WORK ITEM: Which lines of the data include the string "well"? List them all.

(Page images and extracted text)

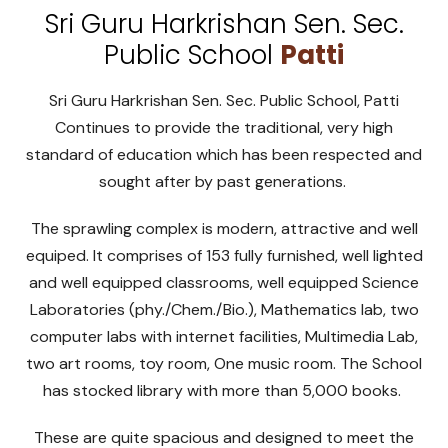
Sri Guru Harkrishan Sen. Sec.
Public School
Patti
Sri Guru Harkrishan Sen. Sec. Public School, Patti
Continues to provide the traditional, very high
standard of education which has been respected and
sought after by past generations.
The sprawling complex is modern, attractive and well
equiped. It comprises of 153 fully furnished, well lighted
and well equipped classrooms, well equipped Science
Laboratories (phy./Chem./Bio.), Mathematics lab, two
computer labs with internet facilities, Multimedia Lab,
two art rooms, toy room, One music room. The School
has stocked library with more than 5,000 books.
These are quite spacious and designed to meet the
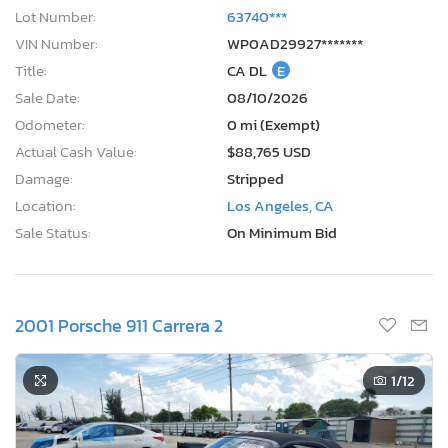
Lot Number:
63740***
VIN Number:
WP0AD29927*******
Title:
CA DL
E
Sale Date:
08/10/2026
Odometer:
0 mi (Exempt)
Actual Cash Value:
$88,765 USD
Damage:
Stripped
Location:
Los Angeles, CA
Sale Status:
On Minimum Bid
2001 Porsche 911 Carrera 2
1
/12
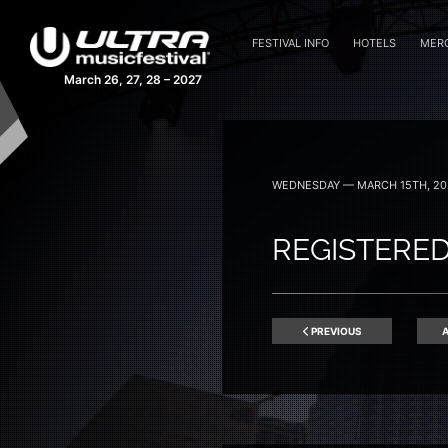
FESTIVAL INFO
HOTELS
MER
March 26, 27, 28 – 2027
WEDNESDAY — MARCH 15TH, 20
REGISTERED
PREVIOUS
A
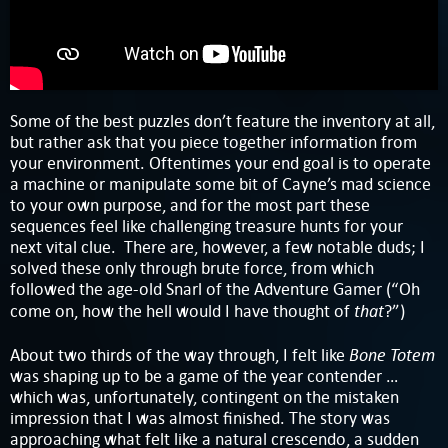
Some of the best puzzles don’t feature the inventory at all,
but rather ask that you piece together information from
your environment. Oftentimes your end goal is to operate
a machine or manipulate some bit of Cayne’s mad science
to your own purpose, and for the most part these
sequences feel like challenging treasure hunts for your
next vital clue. There are, however, a few notable duds; I
solved these only through brute force, from which
followed the age-old Snarl of the Adventure Gamer (“Oh
that
come on, how the hell would I have thought of
?”)
Bone Totem
About two thirds of the way through, I felt like
was shaping up to be a game of the year contender …
which was, unfortunately, contingent on the mistaken
impression that I was almost finished. The story was
approaching what felt like a natural crescendo, a sudden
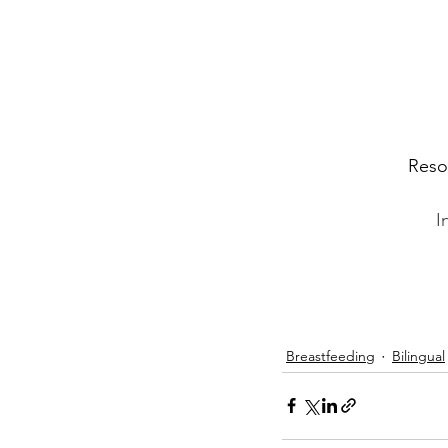
Resou
I
Breastfeeding
Bilingual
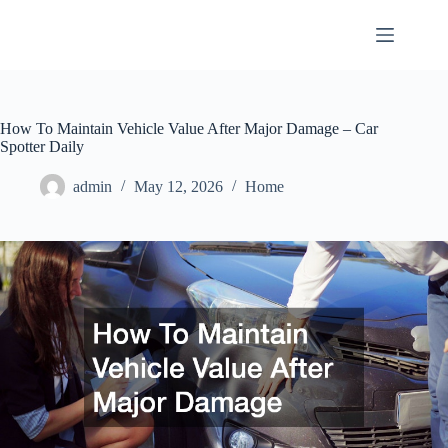
Skip
to
content
How To Maintain Vehicle Value After Major Damage – Car
Spotter Daily
admin
May 12, 2026
Home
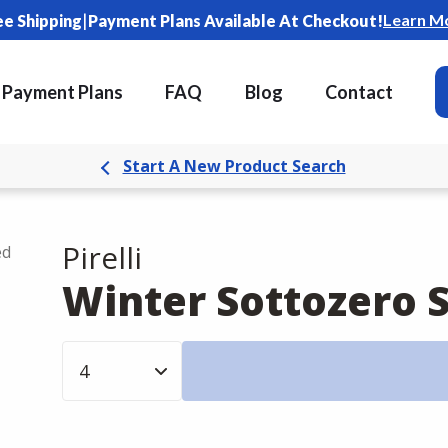
|
Learn M
ee Shipping
Payment Plans Available At Checkout!
Payment Plans
FAQ
Blog
Contact
Start A New Product Search
Pirelli
ed
Winter Sottozero S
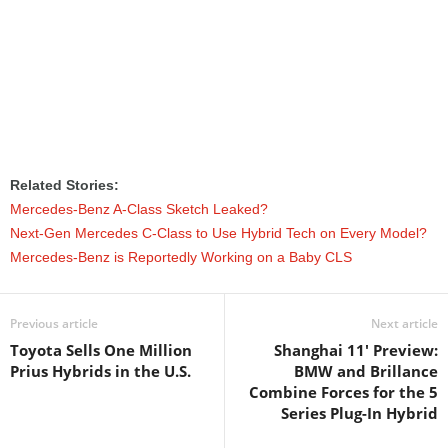
Related Stories:
Mercedes-Benz A-Class Sketch Leaked?
Next-Gen Mercedes C-Class to Use Hybrid Tech on Every Model?
Mercedes-Benz is Reportedly Working on a Baby CLS
Previous article
Next article
Toyota Sells One Million
Shanghai 11' Preview:
Prius Hybrids in the U.S.
BMW and Brillance
Combine Forces for the 5
Series Plug-In Hybrid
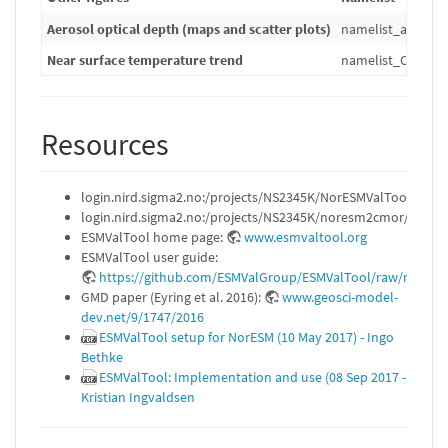
Aerosol optical depth (maps and scatter plots)
namelist_aerosol
Near surface temperature trend
namelist_CVDP_ta
Resources
login.nird.sigma2.no:/projects/NS2345K/NorESMValTool/REA
login.nird.sigma2.no:/projects/NS2345K/noresm2cmor/READ
ESMValTool home page:
www.esmvaltool.org
ESMValTool user guide:
https://github.com/ESMValGroup/ESMValTool/raw/master
GMD paper (Eyring et al. 2016):
www.geosci-model-
dev.net/9/1747/2016
ESMValTool setup for NorESM (10 May 2017) - Ingo
Bethke
ESMValTool: Implementation and use (08 Sep 2017 -
Kristian Ingvaldsen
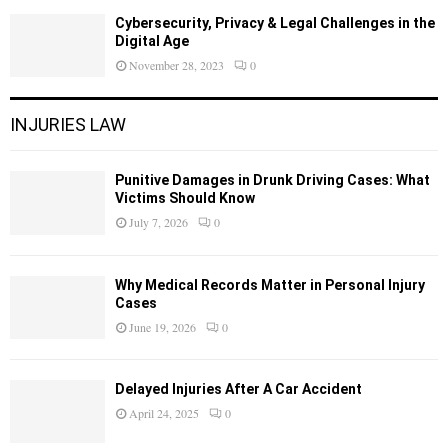
Cybersecurity, Privacy & Legal Challenges in the
Digital Age
November 28, 2023
0
INJURIES LAW
Punitive Damages in Drunk Driving Cases: What
Victims Should Know
July 7, 2026
0
Why Medical Records Matter in Personal Injury
Cases
June 19, 2026
0
Delayed Injuries After A Car Accident
April 24, 2025
0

ANSWER FOR THIS EXERCISE:
The sprawling complex is modern, attractive and well
equiped. It comprises of 153 fully furnished, well lighted
and well equipped classrooms, well equipped Science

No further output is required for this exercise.